Mesajın üzerinden tam on saat geçmişti. Bir cevap yazmamıştım. Çünkü onu kendime dair bir şeylere inandırma düşüncesi bile çenemi olabildiğince aşağıya sarkıtarak kahkaha atmak istememe sebep oluyordu. Ne diyebilirdim ki? Merhaba ben Milan Harvey, ama sen beni Milan Ertem olarak tanıyorsun çünkü annen ailemi katletti ve hayatımı mahvetti. Ben de intikam almaya geldim. İzin verirsen anneni ve bu işe dahil olan herkesi henüz nasıl yapacağıma karar vermediğim bir biçimde cezalandıracağım. Ha bir de annemle ne gibi bir bağlantın var merak ediyorum. 

Alayla dudaklarının yukarı kıvrılışı canlandı gözlerimin önünde. Daha farklı bir senaryo düşünemezdim zaten. Çünkü yüzüne öyle bir perde çekiyordu ki, o istemediği sürece anlayamıyordunuz ne hissettiğini ya da ne düşündüğünü.
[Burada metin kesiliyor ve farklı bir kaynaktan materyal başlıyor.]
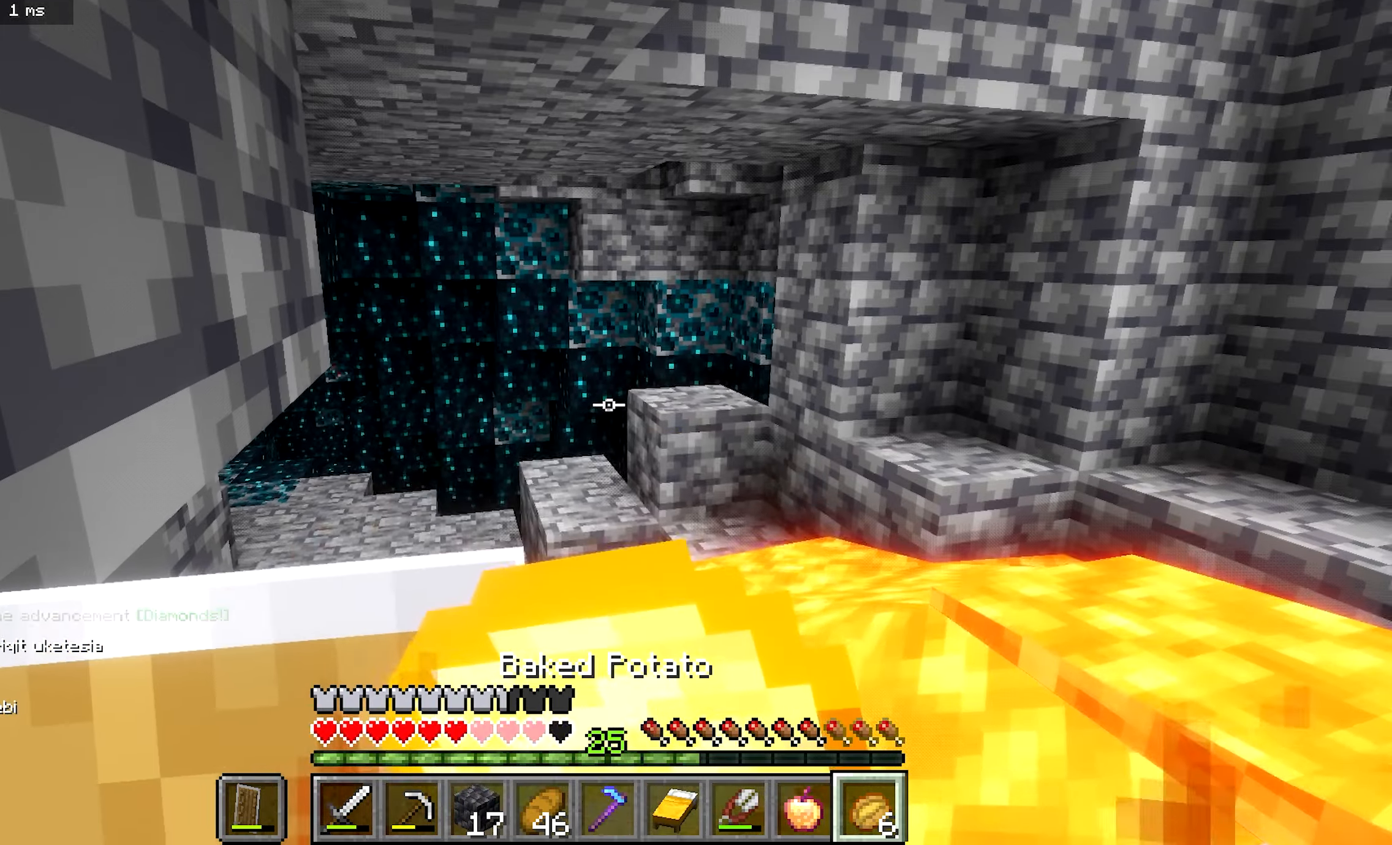
{"keys": ["a", "b"], "mouse": ["right"], "events": [[466, "b", "down"]]}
Ve sessiz kalmak anlamaktan daha kolay geliyorsa eğer, böyle böyle susuyorduk birer birer.

Suyu kapattım ve olduğum yerde bir süre buharların dağılışını izledim. Sanki her şey o buharların ardında gizli gibi geliyordu artık. Ellerimi yelpaze yapıp sallayabilsem buharlar dağılacak, gözlerim açılacak ve bilmediğim her şeyi öğrenecektim birer birer. Bu kadar basitti. Ama yapamıyordum. O kadar sıcaktı ki o buharlar, cayır cayır yakıyordu ona değen her uzvumu.
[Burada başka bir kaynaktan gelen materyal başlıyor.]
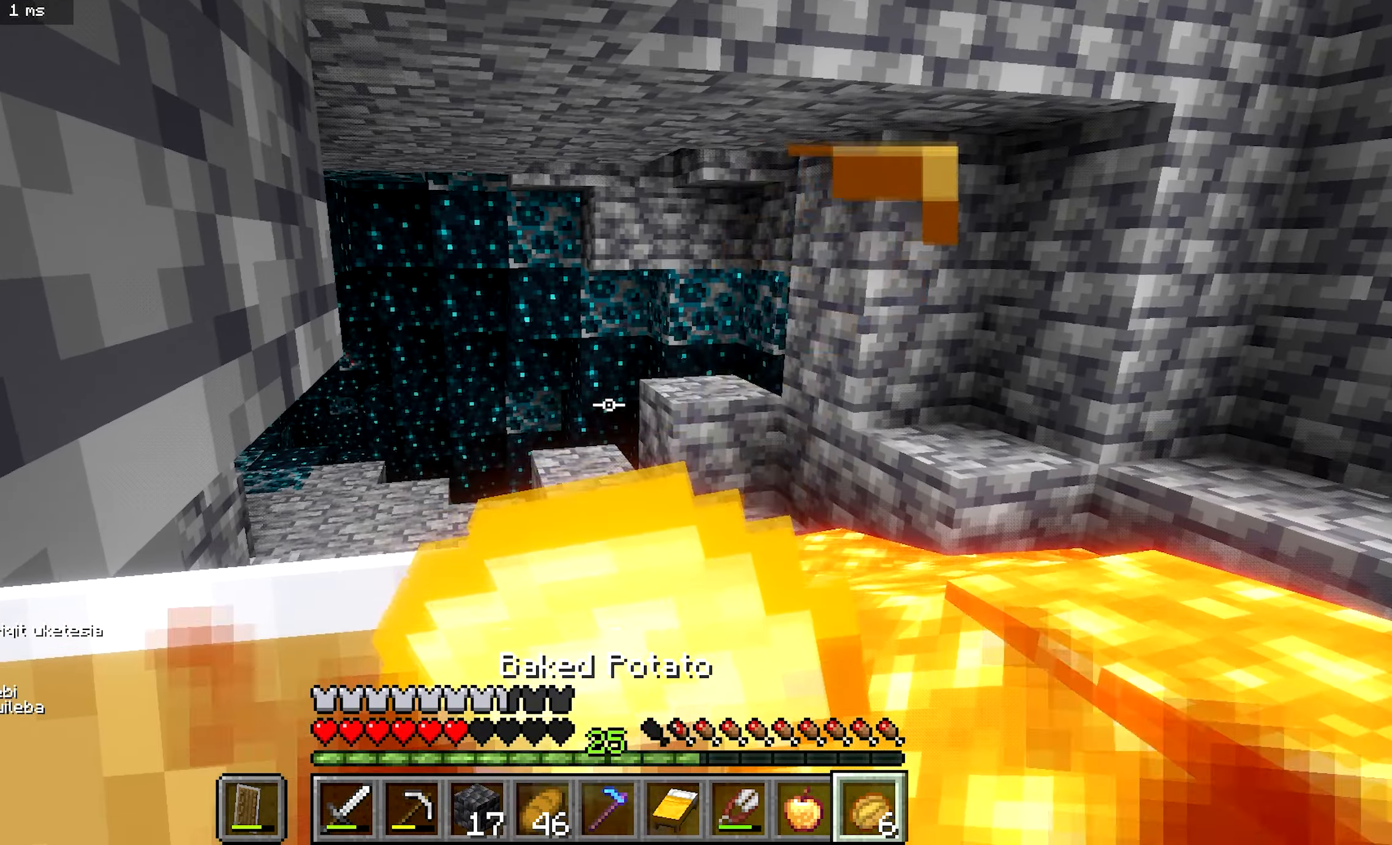
{"keys": ["a", "b"], "mouse": ["right"], "events": []}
Ateş olmak mıydı kolay olan, yanan olmak mı?

Yüzümdeki suları ellerimle atarken saçlarımdaki fazla suyu sıktıktan sonra bornozumu vücuduma sararak banyodan çıktım. Saat sabahın 7'siydi. Yağmur yeni yeni durmuştu ama hava hala kapalı gibi gözüküyordu. Her an kaldığı yerden devam edebilirdi yağmaya.
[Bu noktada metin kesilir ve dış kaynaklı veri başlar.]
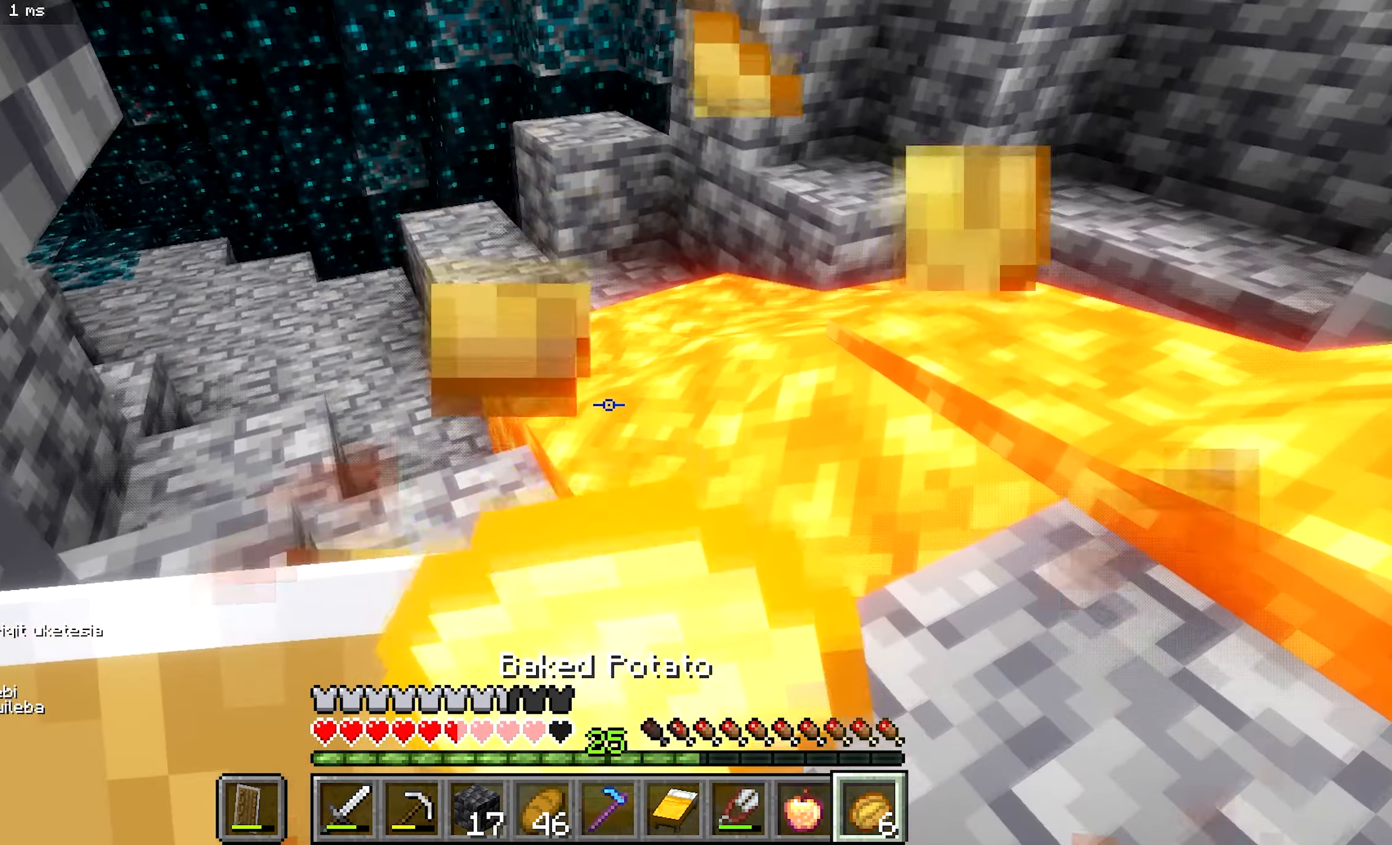
{"keys": ["b"], "mouse": ["right"], "events": [[350, "a", "up"]]}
Kombiyi çalıştırmayı uzun süre önce bıraktığım için odamın köşesine yerleştirdiğim ısıtıcıyı fişe takarak çalıştırdım. Aralık ayını bitirmek üzereydik ve henüz kar yağmamış olsa bile havalar giderek daha da soğuyordu. Kışı kombiyi çalıştırmamaya inat ederek atlatamazdım. Üstelik yolda gelmekte olan elektrik, su ve telefon faturalarını, hala içi boş bekleyen buzdolabını, yol paralarımı da unutmamak gerekiyordu. Haftada bir kere kırıldığı için yaptırmak zorunda olduğum pencere camımın parası da bunların içine dahildi. Param tükeniyordu ve kendime hatırlatmaktan bıktığım acı gerçek; hala iş bulamamıştım.

Isıtıcıya iyice sokularak hazırladığım kıyafetlerimi hızlıca geçirdim üzerime. Saçlarımın kurutma işlemini bitirip yüzüm için de gerekli rötuşları yaptıktan sonra fönle ısıtıcıyı fişten çektim ve telefonumla çantamı alarak odamdan çıktım. Dersime daha epey vakit vardı ama bugün yürüyerek gitsem daha iyi olacaktı. Şu saatten sonra az çok her türlü harcamayı kısmam gerekiyordu. Farah'tan borç istemeyi de düşünebilirdim, ona sıkıntıya girdiğimi söylemediğim için ufak bir azarlamadan sonra hiç düşünmeden vereceğini biliyordum. Hatta ona kalsa yanına taşınıp evi de, mahalledeki insanları da, para konusunu da hiç düşünmeden hayatıma bakabilirdim. Ama sırtımı sürekli ona yaslayarak yaşamak benim gurur felsefeme fazlasıyla tersti. Ayrıca her ne kadar gitmek istesem de kaçar gibi giderek ardımdaki kimseyi mutlu etmek de istemiyordum.